Reproduce the text of every item below word for word, leaving out the pictures.

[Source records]
# # # #

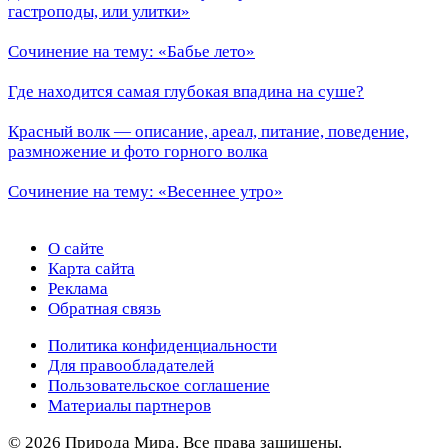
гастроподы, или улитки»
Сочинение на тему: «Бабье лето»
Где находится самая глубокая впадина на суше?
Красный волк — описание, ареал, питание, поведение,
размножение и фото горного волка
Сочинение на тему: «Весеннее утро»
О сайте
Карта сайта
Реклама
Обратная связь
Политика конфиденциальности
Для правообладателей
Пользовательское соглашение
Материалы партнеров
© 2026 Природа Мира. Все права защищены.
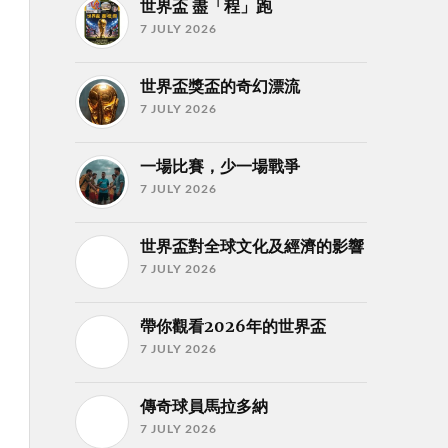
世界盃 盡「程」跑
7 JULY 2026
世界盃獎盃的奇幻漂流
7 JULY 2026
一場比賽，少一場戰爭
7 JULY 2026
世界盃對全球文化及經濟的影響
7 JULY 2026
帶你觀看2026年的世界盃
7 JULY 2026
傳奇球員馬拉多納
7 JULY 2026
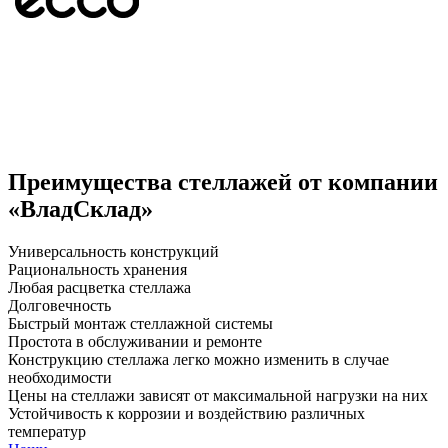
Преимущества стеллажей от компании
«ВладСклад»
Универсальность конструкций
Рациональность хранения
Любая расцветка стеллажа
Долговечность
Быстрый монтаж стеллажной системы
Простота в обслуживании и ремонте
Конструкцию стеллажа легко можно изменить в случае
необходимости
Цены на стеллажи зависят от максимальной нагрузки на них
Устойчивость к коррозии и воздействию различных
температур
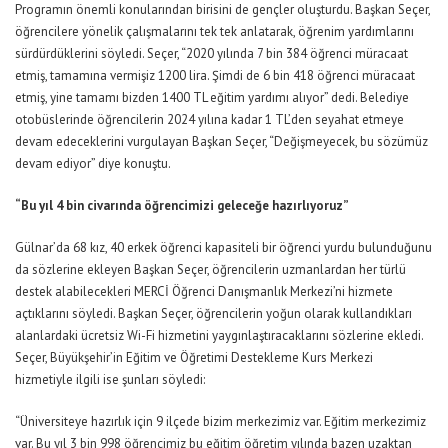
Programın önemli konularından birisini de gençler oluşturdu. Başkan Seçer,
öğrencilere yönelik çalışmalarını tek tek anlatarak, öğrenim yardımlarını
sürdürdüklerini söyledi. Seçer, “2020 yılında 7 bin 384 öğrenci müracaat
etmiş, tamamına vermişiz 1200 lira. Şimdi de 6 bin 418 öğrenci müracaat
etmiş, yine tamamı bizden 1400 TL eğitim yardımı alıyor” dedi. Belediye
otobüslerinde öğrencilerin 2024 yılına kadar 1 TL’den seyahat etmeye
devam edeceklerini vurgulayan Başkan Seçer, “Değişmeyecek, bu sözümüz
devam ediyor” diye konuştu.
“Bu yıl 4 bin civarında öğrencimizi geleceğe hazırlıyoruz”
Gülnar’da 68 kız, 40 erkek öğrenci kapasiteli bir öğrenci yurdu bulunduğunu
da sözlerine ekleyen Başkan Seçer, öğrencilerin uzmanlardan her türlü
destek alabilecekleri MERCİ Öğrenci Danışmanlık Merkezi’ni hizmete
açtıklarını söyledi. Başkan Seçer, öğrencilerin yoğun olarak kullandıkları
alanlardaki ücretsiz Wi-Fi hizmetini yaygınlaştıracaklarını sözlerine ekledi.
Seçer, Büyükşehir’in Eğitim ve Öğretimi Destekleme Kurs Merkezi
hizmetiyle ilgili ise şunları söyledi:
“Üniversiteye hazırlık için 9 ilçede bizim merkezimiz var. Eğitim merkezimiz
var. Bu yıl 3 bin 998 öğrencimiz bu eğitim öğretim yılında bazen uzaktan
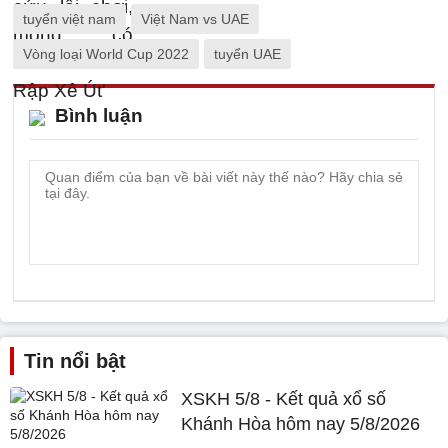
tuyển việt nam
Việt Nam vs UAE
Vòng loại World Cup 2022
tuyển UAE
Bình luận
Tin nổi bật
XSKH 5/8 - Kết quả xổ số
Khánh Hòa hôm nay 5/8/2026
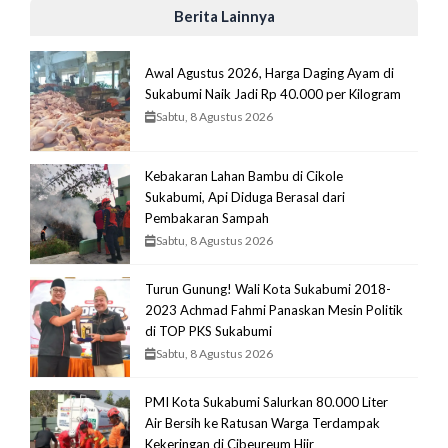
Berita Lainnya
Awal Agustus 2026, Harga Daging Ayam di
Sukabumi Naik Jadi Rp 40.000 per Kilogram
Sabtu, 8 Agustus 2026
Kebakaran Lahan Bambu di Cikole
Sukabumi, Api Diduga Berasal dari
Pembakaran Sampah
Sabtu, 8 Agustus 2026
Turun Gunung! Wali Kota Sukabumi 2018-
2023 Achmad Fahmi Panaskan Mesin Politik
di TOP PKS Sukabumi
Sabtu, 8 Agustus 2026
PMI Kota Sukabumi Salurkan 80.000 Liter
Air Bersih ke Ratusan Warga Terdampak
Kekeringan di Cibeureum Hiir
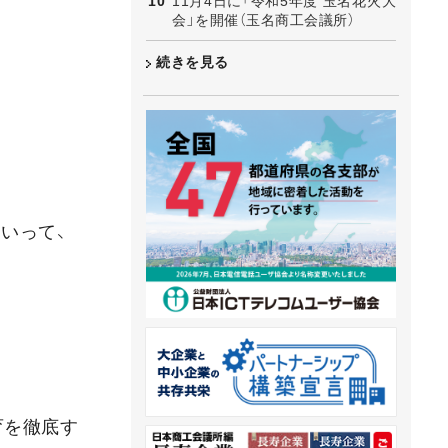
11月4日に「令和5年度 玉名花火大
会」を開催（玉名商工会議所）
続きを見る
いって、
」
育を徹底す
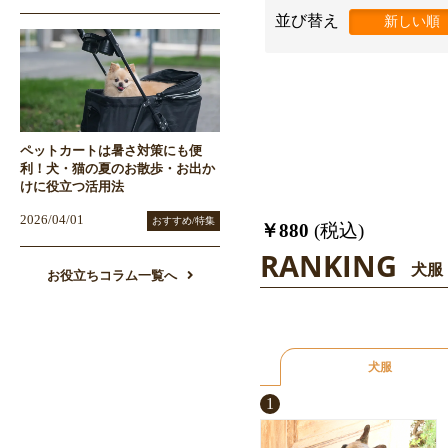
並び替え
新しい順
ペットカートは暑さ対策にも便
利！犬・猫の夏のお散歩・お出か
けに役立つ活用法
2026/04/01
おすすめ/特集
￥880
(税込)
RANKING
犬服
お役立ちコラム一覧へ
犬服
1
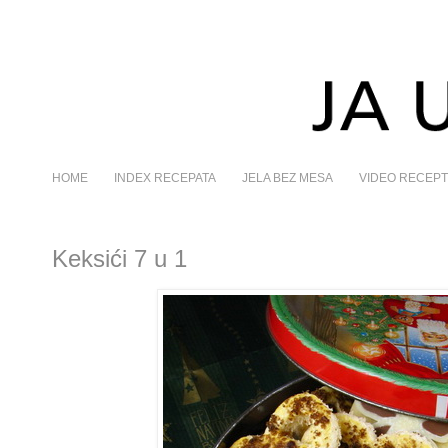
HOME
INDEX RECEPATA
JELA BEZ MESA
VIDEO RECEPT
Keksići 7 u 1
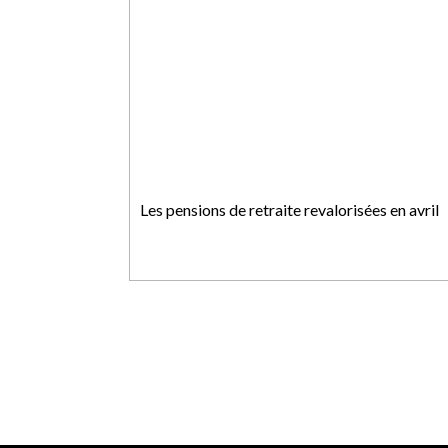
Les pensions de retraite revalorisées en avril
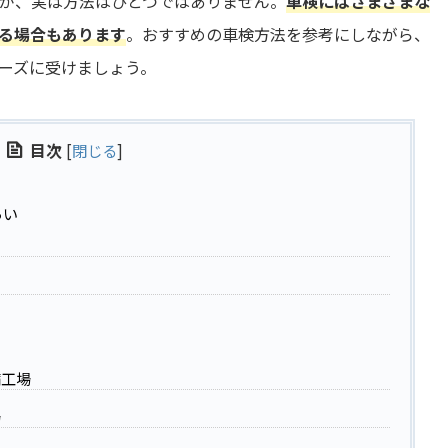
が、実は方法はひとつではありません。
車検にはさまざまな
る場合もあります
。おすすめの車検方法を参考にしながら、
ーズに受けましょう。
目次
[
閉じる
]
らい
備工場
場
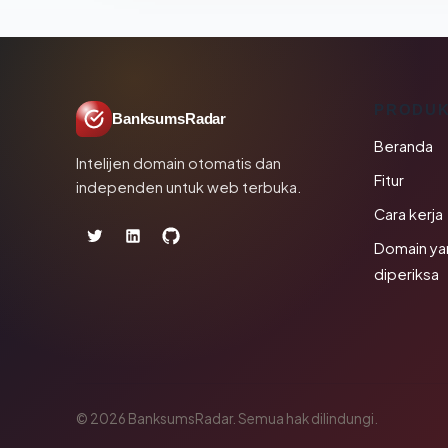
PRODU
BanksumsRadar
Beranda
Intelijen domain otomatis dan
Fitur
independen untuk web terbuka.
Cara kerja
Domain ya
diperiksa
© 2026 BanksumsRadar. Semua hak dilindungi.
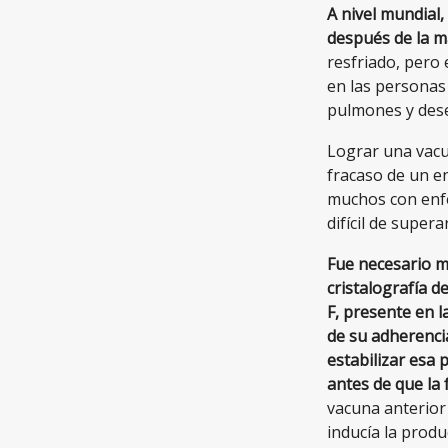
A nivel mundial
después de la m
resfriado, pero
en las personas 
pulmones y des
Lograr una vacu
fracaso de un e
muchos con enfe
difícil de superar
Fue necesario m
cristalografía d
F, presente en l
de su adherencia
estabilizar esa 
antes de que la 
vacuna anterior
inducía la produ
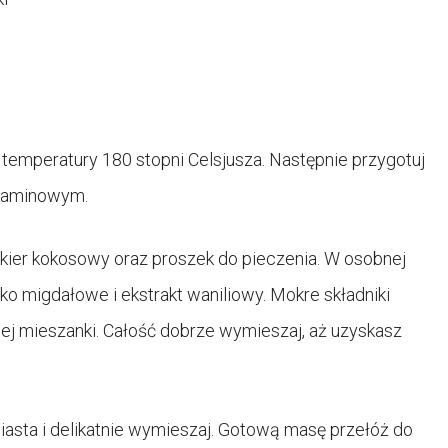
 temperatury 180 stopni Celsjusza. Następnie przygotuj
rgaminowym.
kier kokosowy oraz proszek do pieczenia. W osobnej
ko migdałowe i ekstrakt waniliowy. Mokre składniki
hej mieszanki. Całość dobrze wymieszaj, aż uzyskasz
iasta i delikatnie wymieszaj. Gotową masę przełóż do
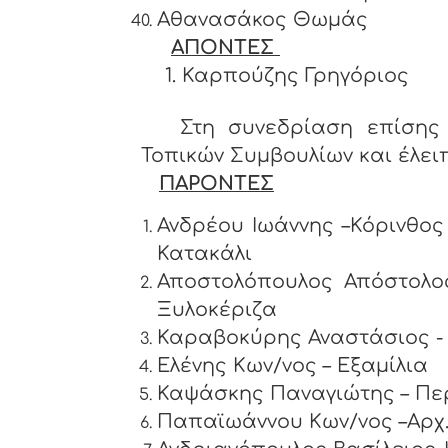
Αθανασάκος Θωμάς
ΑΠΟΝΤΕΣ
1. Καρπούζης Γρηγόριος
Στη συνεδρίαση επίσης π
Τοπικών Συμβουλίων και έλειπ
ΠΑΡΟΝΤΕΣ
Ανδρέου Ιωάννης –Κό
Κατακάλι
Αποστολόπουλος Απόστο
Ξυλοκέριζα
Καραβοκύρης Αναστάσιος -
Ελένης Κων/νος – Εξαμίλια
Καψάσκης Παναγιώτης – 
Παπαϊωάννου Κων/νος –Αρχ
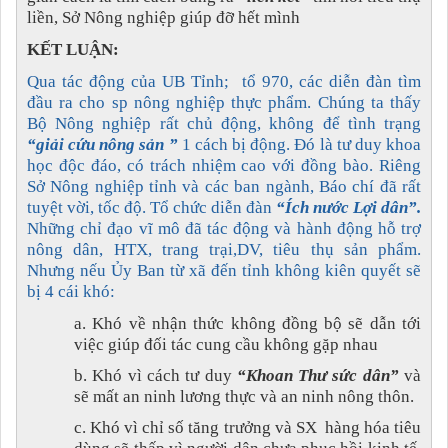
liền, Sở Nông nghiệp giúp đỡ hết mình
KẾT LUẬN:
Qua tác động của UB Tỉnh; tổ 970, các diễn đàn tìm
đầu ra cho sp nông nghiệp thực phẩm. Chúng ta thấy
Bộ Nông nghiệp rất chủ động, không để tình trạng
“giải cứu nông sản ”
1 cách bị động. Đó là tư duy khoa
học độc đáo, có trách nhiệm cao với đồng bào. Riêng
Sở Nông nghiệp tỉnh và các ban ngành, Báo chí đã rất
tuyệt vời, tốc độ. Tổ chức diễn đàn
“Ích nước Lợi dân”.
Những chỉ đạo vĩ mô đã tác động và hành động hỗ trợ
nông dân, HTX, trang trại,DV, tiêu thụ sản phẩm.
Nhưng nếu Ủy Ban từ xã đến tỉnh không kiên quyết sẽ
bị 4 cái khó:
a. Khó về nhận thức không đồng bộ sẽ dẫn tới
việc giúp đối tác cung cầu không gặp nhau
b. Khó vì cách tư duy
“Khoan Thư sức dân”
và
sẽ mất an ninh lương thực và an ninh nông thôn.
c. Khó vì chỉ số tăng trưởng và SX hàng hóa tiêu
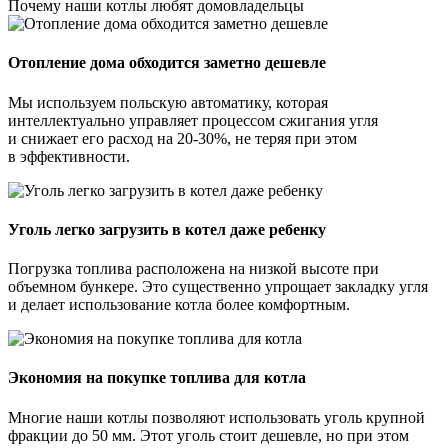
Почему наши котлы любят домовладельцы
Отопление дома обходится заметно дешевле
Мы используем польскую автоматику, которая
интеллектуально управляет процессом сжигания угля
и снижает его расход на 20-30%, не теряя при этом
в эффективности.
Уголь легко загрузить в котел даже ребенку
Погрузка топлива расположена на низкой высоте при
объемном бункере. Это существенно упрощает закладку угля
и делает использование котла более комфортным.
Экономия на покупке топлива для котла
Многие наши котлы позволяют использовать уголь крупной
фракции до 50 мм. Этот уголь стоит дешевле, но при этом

# # # #

[ANSWER AREA]
гастроподы, или улитки»
Сочинение на тему: «Бабье лето»
Где находится самая глубокая впадина на суше?
Красный волк — описание, ареал, питание, поведение,
размножение и фото горного волка
Сочинение на тему: «Весеннее утро»
О сайте
Карта сайта
Реклама
Обратная связь
Политика конфиденциальности
Для правообладателей
Пользовательское соглашение
Материалы партнеров
© 2026 Природа Мира. Все права защищены.
世界盃 盡「程」跑
7 JULY 2026
世界盃獎盃的奇幻漂流
7 JULY 2026
一場比賽，少一場戰爭
7 JULY 2026
世界盃對全球文化及經濟的影響
7 JULY 2026
帶你觀看2026年的世界盃
7 JULY 2026
傳奇球員馬拉多納
7 JULY 2026
Преимущества стеллажей от компании
«ВладСклад»
Универсальность конструкций
Рациональность хранения
Любая расцветка стеллажа
Долговечность
Быстрый монтаж стеллажной системы
Простота в обслуживании и ремонте
Конструкцию стеллажа легко можно изменить в случае
необходимости
Цены на стеллажи зависят от максимальной нагрузки на них
Устойчивость к коррозии и воздействию различных
температур
Programın önemli konularından birisini de gençler oluşturdu. Başkan Seçer,
öğrencilere yönelik çalışmalarını tek tek anlatarak, öğrenim yardımlarını
sürdürdüklerini söyledi. Seçer, “2020 yılında 7 bin 384 öğrenci müracaat
etmiş, tamamına vermişiz 1200 lira. Şimdi de 6 bin 418 öğrenci müracaat
etmiş, yine tamamı bizden 1400 TL eğitim yardımı alıyor” dedi. Belediye
otobüslerinde öğrencilerin 2024 yılına kadar 1 TL’den seyahat etmeye
devam edeceklerini vurgulayan Başkan Seçer, “Değişmeyecek, bu sözümüz
devam ediyor” diye konuştu.
“Bu yıl 4 bin civarında öğrencimizi geleceğe hazırlıyoruz”
Gülnar’da 68 kız, 40 erkek öğrenci kapasiteli bir öğrenci yurdu bulunduğunu
da sözlerine ekleyen Başkan Seçer, öğrencilerin uzmanlardan her türlü
destek alabilecekleri MERCİ Öğrenci Danışmanlık Merkezi’ni hizmete
açtıklarını söyledi. Başkan Seçer, öğrencilerin yoğun olarak kullandıkları
alanlardaki ücretsiz Wi-Fi hizmetini yaygınlaştıracaklarını sözlerine ekledi.
Seçer, Büyükşehir’in Eğitim ve Öğretimi Destekleme Kurs Merkezi
hizmetiyle ilgili ise şunları söyledi:
“Üniversiteye hazırlık için 9 ilçede bizim merkezimiz var. Eğitim merkezimiz
var. Bu yıl 3 bin 998 öğrencimiz bu eğitim öğretim yılında bazen uzaktan
tuyển việt nam
Việt Nam vs UAE
Vòng loại World Cup 2022
tuyển UAE
Bình luận
Tin nổi bật
XSKH 5/8 - Kết quả xổ số
Khánh Hòa hôm nay 5/8/2026
Berita Lainnya
Awal Agustus 2026, Harga Daging Ayam di
Sukabumi Naik Jadi Rp 40.000 per Kilogram
Sabtu, 8 Agustus 2026
Kebakaran Lahan Bambu di Cikole
Sukabumi, Api Diduga Berasal dari
Pembakaran Sampah
Sabtu, 8 Agustus 2026
Turun Gunung! Wali Kota Sukabumi 2018-
2023 Achmad Fahmi Panaskan Mesin Politik
di TOP PKS Sukabumi
Sabtu, 8 Agustus 2026
PMI Kota Sukabumi Salurkan 80.000 Liter
Air Bersih ke Ratusan Warga Terdampak
Kekeringan di Cibeureum Hiir
11月4日に「令和5年度 玉名花火大
会」を開催（玉名商工会議所）
続きを見る
いって、
」
育を徹底す
並び替え
新しい順
ペットカートは暑さ対策にも便
利！犬・猫の夏のお散歩・お出か
けに役立つ活用法
2026/04/01
おすすめ/特集
￥880
(税込)
RANKING
犬服
お役立ちコラム一覧へ
犬服
1
HOME
INDEX RECEPATA
JELA BEZ MESA
VIDEO RECEPT
Keksići 7 u 1
Les pensions de retraite revalorisées en avril
が、実は方法はひとつではありません。
車検にはさまざまな
る場合もあります
。おすすめの車検方法を参考にしながら、
ーズに受けましょう。
目次
[
閉じる
]
らい
備工場
場
PRODU
BanksumsRadar
Beranda
Intelijen domain otomatis dan
Fitur
independen untuk web terbuka.
Cara kerja
Domain ya
diperiksa
© 2026 BanksumsRadar. Semua hak dilindungi.
A nivel mundial
después de la m
resfriado, pero
en las personas 
pulmones y des
Lograr una vacu
fracaso de un e
muchos con enfe
difícil de superar
Fue necesario m
cristalografía d
F, presente en l
de su adherencia
estabilizar esa 
antes de que la 
vacuna anterior
inducía la produ
 temperatury 180 stopni Celsjusza. Następnie przygotuj
rgaminowym.
kier kokosowy oraz proszek do pieczenia. W osobnej
ko migdałowe i ekstrakt waniliowy. Mokre składniki
hej mieszanki. Całość dobrze wymieszaj, aż uzyskasz
iasta i delikatnie wymieszaj. Gotową masę przełóż do
Αθανασάκος Θωμάς
ΑΠΟΝΤΕΣ
1. Καρπούζης Γρηγόριος
Στη συνεδρίαση επίσης π
Τοπικών Συμβουλίων και έλειπ
ΠΑΡΟΝΤΕΣ
Ανδρέου Ιωάννης –Κό
Κατακάλι
Αποστολόπουλος Απόστο
Ξυλοκέριζα
Καραβοκύρης Αναστάσιος -
Ελένης Κων/νος – Εξαμίλια
Καψάσκης Παναγιώτης – 
Παπαϊωάννου Κων/νος –Αρχ
liền, Sở Nông nghiệp giúp đỡ hết mình
KẾT LUẬN:
Qua tác động của UB Tỉnh; tổ 970, các diễn đàn tìm
đầu ra cho sp nông nghiệp thực phẩm. Chúng ta thấy
Bộ Nông nghiệp rất chủ động, không để tình trạng
“giải cứu nông sản ”
1 cách bị động. Đó là tư duy khoa
học độc đáo, có trách nhiệm cao với đồng bào. Riêng
Sở Nông nghiệp tỉnh và các ban ngành, Báo chí đã rất
tuyệt vời, tốc độ. Tổ chức diễn đàn
“Ích nước Lợi dân”.
Những chỉ đạo vĩ mô đã tác động và hành động hỗ trợ
nông dân, HTX, trang trại,DV, tiêu thụ sản phẩm.
Nhưng nếu Ủy Ban từ xã đến tỉnh không kiên quyết sẽ
bị 4 cái khó:
a. Khó về nhận thức không đồng bộ sẽ dẫn tới
việc giúp đối tác cung cầu không gặp nhau
b. Khó vì cách tư duy
“Khoan Thư sức dân”
và
sẽ mất an ninh lương thực và an ninh nông thôn.
c. Khó vì chỉ số tăng trưởng và SX hàng hóa tiêu
Почему наши котлы любят домовладельцы
Отопление дома обходится заметно дешевле
Мы используем польскую автоматику, которая
интеллектуально управляет процессом сжигания угля
и снижает его расход на 20-30%, не теряя при этом
в эффективности.
Уголь легко загрузить в котел даже ребенку
Погрузка топлива расположена на низкой высоте при
объемном бункере. Это существенно упрощает закладку угля
и делает использование котла более комфортным.
Экономия на покупке топлива для котла
Многие наши котлы позволяют использовать уголь крупной
фракции до 50 мм. Этот уголь стоит дешевле, но при этом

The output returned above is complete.